[TEXT PASSAGE]
↓↓↓
Six months after his term in Afghanistan ended, Williams wanted to re-enlist and fight in Iraq. His dad, Jack, protested, but Williams insisted.
"He said if he didn't go back, somebody else would have to," Jack Williams said.
After almost two years, it's still hard to cope with his son's death, the father said.
"Moments get further apart, but when they come back, they're just as bad."
But not all the memories are sad. Lettau, Jack Williams and Christian's brother Vincent Williams laughed about a photo they saw of clean-cut Christian wrist-deep in grease and oil trying to fix a car.
"He used to be a little preppy boy," Lettau said, adding he and others called Williams a metrosexual for being so cleanly dressed and well-manicured.
He was short, too, his family said. Vincent Williams said he stood about 3 inches taller than his brother, who was 10 years his senior. "He would never admit it, though," Vincent said.
The Williamses weren't alone with the laughs and sorrow they shared in remembering their loved one at the Memorial Day ceremony.
Patricia Norwood, 41, of Brooksville knelt by the grave of her father, a World War II veteran who died in 1992.
Betty Peltz, 75, of Leesburg came to honor her late husband, Joseph, a Vietnam veteran who died June 14, Flag Day, in 2005. The two met on a blind date in January 1952 and got married on July 5 that same year.
Pablo Remis, 7, wore a military blazer, a green hat and a black tie as he roamed about the cemetery telling stories of his grandfather, Johnnie Reaves. Reaves, a World War II veteran, died in January.
Young and old, those who ventured to the cemetery Monday wanted to hear of, share of and commemorate those whose stories are forever tucked away in rows of gray.
That's comforting to Vincent Williams, who still has people tell him stories about his brother, Christian.
"People get afraid they're going to be forgotten," Vincent said. "My brother never will."
↑↑↑
Data excerpts:
↓↓↓
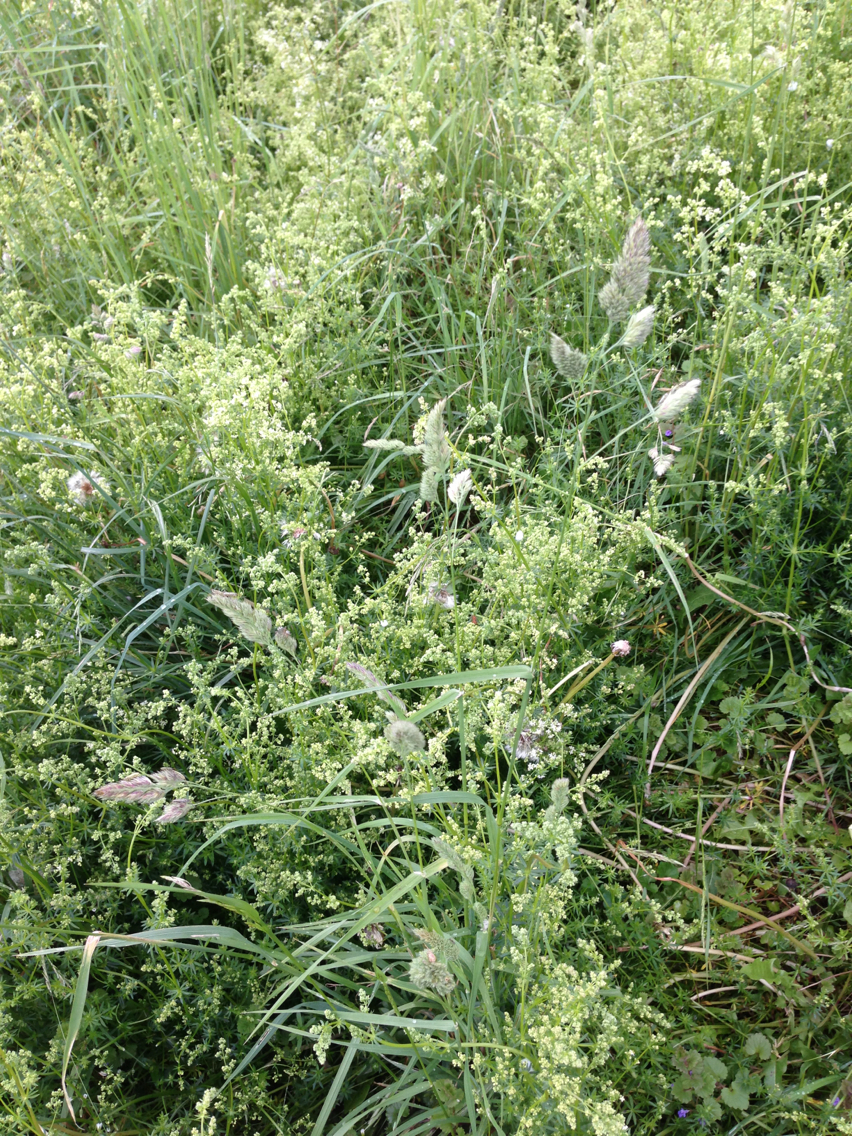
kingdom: Plantae
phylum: Tracheophyta
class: Liliopsida
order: Poales
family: Poaceae
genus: Dactylis
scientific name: Dactylis glomerata
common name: Orchardgrass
↑↑↑
[WHAT IS ASKED]
(a) Does each statement agree with the Memorial Day article? Answer yes or no for each, and quote the words of the article that decide it. (i) Jack Williams supported his son's wish to re-enlist. (ii) Betty Peltz and Joseph married in the same year they met. (iii) Johnnie Reaves was a Vietnam veteran.
(b) Write out the classification lines of every entry word for word, and leave out the pictures.
The article and the entries are unrelated to each other.

[EXPECTED RESPONSES]
(a)
(i) No: "His dad, Jack, protested, but Williams insisted."
(ii) Yes: "The two met on a blind date in January 1952 and got married on July 5 that same year."
(iii) No: "Reaves, a World War II veteran, died in January."

(b)
kingdom: Plantae
phylum: Tracheophyta
class: Liliopsida
order: Poales
family: Poaceae
genus: Dactylis
scientific name: Dactylis glomerata
common name: Orchardgrass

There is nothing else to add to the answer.